(Problems to solve)
[1] Using the passage on Joseph Johnson's early life, answer these questions:
(a) In what year and in which village was Johnson born?
(b) Which bookseller was Johnson apprenticed to?
(c) How many years did the apprenticeship last?
[2] Continue the passage on Joseph Johnson's early life, starting after its last sentence.

Document segment Start Marker

Joseph Johnson was born in 1738 into a Baptist dissenting family in the village of Everton, near Liverpool. As nonconformist Protestants his community rejected the oaths and allegiances of the Church of England, meaning that certain professions and civic offices were closed to them, as well as the possibility of studying at the universities of Oxford or Cambridge. So, at age fourteen, Johnson was sent to the City of London to serve a seven-year apprenticeship to the Baptist bookseller George Keith. It was an education, both in observing the sights of life in the street (as depicted in Hogarth’s Gin Lane) and learning the mechanics of the book trade, as new Baptist tracts rolled off the presses daily, many of them condemning those who sinned to eternal damnation.

Document segment End Marker
Record set Start Marker

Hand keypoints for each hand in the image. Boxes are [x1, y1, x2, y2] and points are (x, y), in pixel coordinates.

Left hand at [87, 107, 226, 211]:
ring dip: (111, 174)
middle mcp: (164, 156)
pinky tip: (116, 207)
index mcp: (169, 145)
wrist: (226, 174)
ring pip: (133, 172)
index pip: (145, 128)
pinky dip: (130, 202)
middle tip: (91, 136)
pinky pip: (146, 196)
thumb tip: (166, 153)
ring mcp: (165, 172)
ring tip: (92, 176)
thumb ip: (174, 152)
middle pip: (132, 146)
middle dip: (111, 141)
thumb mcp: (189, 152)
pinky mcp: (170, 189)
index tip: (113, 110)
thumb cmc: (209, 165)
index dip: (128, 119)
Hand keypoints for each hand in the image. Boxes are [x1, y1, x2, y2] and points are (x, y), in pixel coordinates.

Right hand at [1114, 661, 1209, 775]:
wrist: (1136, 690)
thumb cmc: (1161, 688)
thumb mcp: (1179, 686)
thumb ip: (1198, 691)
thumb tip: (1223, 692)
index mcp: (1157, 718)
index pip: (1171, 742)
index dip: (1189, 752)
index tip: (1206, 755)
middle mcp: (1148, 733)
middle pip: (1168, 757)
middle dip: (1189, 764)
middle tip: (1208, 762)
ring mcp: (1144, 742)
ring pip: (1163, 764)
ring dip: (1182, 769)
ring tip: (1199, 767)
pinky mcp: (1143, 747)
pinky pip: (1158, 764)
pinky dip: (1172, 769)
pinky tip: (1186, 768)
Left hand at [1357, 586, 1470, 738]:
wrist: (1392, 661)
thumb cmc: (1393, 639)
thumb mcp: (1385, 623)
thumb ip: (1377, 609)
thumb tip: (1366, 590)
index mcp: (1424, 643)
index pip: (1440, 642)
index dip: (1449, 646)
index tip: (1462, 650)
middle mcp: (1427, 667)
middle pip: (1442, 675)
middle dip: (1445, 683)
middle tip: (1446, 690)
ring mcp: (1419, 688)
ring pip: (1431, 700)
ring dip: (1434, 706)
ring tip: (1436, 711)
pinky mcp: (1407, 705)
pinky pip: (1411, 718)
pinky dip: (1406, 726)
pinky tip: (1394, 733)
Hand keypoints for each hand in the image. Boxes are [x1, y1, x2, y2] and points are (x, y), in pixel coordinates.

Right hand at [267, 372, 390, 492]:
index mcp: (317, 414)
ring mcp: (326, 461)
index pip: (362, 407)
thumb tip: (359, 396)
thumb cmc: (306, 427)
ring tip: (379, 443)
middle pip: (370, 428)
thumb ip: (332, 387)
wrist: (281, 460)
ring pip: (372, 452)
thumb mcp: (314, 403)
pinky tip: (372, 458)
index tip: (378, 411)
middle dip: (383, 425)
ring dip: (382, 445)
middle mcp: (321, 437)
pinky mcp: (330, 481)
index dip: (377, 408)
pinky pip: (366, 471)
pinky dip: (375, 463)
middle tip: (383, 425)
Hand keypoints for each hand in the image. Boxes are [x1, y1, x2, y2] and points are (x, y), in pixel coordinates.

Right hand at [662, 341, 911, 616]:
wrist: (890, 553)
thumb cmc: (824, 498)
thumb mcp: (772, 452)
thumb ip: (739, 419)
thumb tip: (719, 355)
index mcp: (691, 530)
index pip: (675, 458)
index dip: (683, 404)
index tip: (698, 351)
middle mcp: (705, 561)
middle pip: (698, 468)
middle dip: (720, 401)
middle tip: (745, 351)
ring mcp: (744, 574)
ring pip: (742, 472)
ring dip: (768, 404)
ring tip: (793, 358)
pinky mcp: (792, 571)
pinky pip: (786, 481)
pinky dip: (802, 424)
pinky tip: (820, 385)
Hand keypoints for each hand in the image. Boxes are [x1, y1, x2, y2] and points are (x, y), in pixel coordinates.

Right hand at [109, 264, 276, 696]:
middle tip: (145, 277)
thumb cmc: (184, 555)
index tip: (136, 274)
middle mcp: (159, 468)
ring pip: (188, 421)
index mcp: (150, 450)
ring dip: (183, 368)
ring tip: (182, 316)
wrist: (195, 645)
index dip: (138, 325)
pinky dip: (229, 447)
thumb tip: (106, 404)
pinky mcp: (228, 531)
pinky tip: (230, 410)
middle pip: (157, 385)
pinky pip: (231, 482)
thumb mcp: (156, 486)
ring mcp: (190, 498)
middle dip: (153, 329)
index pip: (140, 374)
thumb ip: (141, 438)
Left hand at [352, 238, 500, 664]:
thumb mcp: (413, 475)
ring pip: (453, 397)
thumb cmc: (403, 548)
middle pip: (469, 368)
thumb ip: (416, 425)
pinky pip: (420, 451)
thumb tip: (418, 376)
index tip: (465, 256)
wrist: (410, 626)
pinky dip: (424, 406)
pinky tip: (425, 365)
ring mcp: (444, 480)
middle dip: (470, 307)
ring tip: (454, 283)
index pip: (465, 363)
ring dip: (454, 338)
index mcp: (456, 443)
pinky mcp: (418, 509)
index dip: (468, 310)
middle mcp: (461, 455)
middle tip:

Record set End Marker

(Answer set)
[1]
(a) 1738, in Everton, near Liverpool.
(b) George Keith, a Baptist bookseller.
(c) Seven years.

[2]
In 1761 Johnson was twenty-two and had decided to become a publisher and bookseller in his own right. He rented temporary premises and began looking for new authors to publish and readers who might buy books that were more thought-provoking than religious pamphlets. His first success was in 1764 when he published An Authentic Narrative by John Newton, a former slave-trader who had become a Church of England minister. Ostensibly a moral tale, it combined conversion narrative, romance and seafaring adventure, and, as Hay writes, ‘proved popular with a reading public who were being shown by the new novels flooding the market that their reading could hold them in thrall to a good story even as it improved their morals’.

In 1767 Johnson joined forces with a bookseller called John Payne. Together they set up a bookselling and publishing business in Paternoster Row, living in modest quarters above the shop. Johnson became a regular at the nearby Chapter Coffee House, where scientific experimentalists and philosophers often gathered, as well as writers, to make connections and exchange views (Anne and Charlotte Brontë would take modest lodgings there in 1848 while meeting their publisher). His social and business circle was expanding, and he met the hard-up Henry Fuseli and soon became the Swiss-born artist’s lifelong friend and patron. Johnson generously offered him a room in his Paternoster Row house, and Fuseli described himself as ‘blissfully happy with my friend, Johnson, who I pay for my accommodation by means of drawings, and sometimes with writing’.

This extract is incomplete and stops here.